- Problem description:
Compute how many lines in the data below hold the word "LIST", then report that number with nothing else.

___

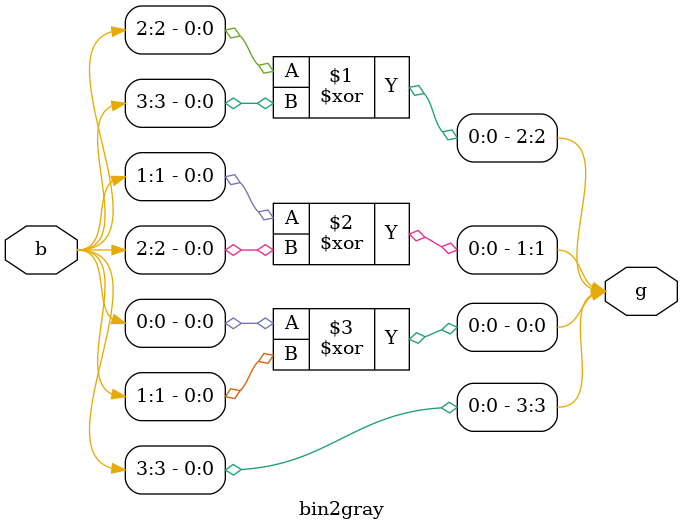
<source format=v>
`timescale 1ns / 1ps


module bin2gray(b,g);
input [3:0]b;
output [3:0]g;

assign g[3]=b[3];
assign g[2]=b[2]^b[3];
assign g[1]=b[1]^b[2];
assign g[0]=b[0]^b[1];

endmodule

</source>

___

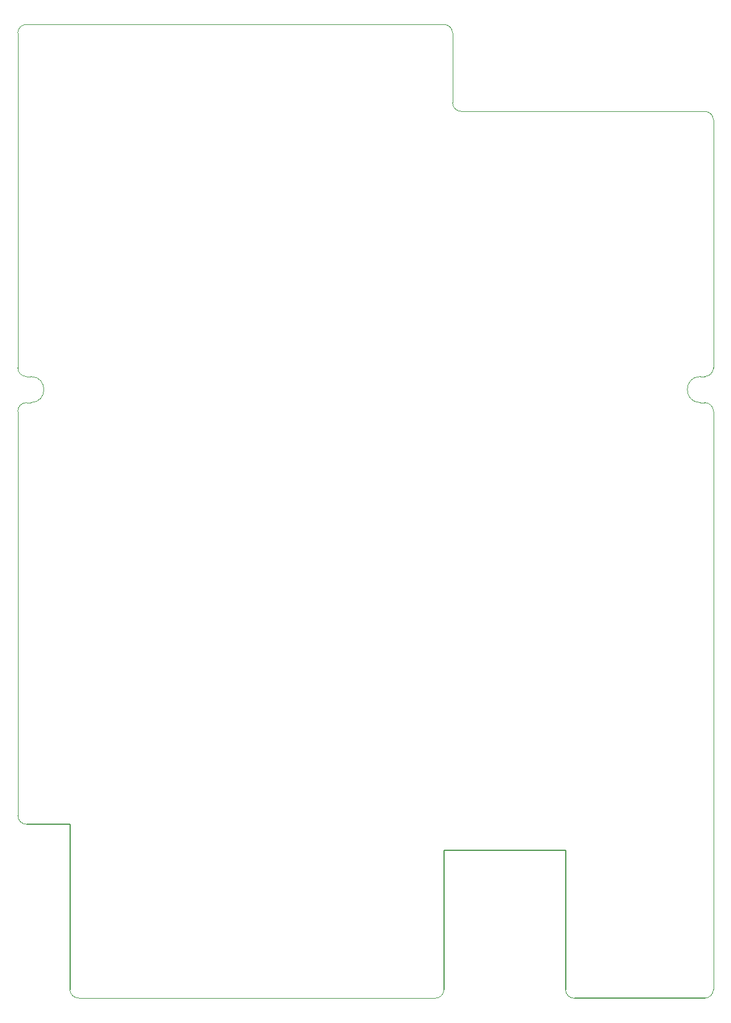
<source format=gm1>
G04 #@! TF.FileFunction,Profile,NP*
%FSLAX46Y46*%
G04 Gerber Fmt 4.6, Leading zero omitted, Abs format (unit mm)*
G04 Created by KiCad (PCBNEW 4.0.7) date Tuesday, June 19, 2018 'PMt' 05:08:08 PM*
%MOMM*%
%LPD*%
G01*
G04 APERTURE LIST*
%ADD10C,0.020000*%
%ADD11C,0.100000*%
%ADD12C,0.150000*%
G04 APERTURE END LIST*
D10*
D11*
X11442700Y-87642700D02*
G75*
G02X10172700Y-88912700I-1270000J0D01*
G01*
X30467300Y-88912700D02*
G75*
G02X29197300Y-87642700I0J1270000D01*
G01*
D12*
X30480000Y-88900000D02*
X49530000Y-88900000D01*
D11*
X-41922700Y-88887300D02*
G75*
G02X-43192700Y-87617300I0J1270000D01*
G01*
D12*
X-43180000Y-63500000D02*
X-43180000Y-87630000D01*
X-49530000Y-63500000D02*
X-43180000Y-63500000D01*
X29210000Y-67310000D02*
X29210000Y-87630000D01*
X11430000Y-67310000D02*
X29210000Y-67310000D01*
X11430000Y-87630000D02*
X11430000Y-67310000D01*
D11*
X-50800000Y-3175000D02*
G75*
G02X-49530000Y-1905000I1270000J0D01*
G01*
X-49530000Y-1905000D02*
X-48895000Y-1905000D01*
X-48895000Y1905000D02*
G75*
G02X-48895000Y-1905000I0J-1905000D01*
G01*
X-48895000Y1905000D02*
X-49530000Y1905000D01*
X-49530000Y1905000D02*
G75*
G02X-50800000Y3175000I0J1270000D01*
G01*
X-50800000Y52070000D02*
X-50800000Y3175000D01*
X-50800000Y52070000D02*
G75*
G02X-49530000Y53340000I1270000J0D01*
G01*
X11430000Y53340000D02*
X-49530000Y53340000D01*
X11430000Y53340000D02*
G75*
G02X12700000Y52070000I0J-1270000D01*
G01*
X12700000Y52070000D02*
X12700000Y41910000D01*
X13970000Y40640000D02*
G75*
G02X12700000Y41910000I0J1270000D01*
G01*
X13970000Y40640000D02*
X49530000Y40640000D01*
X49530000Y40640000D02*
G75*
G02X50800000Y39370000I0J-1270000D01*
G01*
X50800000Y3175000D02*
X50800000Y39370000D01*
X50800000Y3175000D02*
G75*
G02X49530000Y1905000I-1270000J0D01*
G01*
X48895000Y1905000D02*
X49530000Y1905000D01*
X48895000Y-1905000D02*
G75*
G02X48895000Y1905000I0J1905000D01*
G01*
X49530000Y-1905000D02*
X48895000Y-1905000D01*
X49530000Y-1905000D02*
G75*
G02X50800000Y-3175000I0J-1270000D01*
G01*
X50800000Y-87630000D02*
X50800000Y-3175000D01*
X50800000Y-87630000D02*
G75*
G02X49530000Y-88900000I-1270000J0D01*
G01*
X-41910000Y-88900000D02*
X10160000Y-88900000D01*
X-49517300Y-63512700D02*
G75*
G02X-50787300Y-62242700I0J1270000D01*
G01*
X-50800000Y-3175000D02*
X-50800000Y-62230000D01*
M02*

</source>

___

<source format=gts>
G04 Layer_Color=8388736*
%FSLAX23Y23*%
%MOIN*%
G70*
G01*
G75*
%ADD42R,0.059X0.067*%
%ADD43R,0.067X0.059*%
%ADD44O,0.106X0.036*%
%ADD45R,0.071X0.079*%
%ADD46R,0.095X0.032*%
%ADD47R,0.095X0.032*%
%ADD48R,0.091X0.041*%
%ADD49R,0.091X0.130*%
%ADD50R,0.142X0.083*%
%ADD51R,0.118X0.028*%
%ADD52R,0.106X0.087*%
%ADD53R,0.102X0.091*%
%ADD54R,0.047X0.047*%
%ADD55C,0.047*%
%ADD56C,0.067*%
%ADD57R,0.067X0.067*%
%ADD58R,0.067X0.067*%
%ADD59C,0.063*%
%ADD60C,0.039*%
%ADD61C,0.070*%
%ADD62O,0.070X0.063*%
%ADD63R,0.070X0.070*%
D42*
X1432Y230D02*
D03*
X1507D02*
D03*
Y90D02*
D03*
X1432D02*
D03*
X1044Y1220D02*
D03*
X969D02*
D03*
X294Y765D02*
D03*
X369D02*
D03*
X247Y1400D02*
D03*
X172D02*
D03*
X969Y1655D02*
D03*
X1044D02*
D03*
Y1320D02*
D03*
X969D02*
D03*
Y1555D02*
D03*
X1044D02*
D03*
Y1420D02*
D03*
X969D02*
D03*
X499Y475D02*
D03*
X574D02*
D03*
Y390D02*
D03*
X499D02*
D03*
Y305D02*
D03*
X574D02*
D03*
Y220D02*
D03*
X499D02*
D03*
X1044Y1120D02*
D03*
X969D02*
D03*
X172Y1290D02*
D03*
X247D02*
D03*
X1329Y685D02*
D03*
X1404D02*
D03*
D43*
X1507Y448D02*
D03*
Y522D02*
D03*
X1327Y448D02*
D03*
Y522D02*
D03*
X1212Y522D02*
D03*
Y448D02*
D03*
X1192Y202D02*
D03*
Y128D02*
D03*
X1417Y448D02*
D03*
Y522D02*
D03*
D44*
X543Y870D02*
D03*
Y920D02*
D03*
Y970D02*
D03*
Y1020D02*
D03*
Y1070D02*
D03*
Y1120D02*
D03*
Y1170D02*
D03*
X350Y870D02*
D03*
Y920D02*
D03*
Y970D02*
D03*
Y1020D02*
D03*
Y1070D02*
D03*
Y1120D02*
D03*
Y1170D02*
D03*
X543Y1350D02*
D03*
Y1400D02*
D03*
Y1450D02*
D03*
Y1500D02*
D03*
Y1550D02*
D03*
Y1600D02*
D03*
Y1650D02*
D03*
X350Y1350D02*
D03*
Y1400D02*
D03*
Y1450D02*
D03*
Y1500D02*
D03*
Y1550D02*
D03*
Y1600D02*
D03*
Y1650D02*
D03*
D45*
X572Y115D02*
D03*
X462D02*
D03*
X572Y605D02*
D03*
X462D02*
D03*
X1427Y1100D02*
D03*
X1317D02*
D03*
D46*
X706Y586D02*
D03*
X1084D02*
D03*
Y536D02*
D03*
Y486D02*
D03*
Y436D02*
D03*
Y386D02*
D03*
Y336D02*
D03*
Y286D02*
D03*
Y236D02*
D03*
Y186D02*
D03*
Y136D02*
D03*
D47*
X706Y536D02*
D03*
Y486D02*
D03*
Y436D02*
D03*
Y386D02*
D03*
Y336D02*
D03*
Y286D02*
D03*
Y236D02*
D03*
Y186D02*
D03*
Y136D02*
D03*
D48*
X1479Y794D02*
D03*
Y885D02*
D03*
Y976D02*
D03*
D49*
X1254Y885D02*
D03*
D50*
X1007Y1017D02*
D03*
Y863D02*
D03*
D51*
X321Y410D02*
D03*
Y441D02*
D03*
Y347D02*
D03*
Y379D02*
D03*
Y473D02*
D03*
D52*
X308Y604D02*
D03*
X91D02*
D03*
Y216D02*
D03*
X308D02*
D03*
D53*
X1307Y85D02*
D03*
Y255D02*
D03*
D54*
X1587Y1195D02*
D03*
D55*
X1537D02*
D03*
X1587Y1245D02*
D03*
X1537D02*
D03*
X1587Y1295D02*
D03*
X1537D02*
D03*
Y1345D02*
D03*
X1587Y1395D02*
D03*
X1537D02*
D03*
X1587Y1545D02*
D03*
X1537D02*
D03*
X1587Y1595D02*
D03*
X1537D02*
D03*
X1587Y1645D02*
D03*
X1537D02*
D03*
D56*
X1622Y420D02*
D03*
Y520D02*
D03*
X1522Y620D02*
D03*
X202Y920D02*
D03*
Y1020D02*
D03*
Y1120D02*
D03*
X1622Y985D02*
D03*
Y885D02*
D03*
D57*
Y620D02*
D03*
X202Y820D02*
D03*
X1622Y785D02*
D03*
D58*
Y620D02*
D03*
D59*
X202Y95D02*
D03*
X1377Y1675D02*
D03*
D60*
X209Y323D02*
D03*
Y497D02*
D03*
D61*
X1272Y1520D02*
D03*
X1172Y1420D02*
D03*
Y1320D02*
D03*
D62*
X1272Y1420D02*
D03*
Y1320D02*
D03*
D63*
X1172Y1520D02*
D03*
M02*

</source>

___

- Exercise output:
2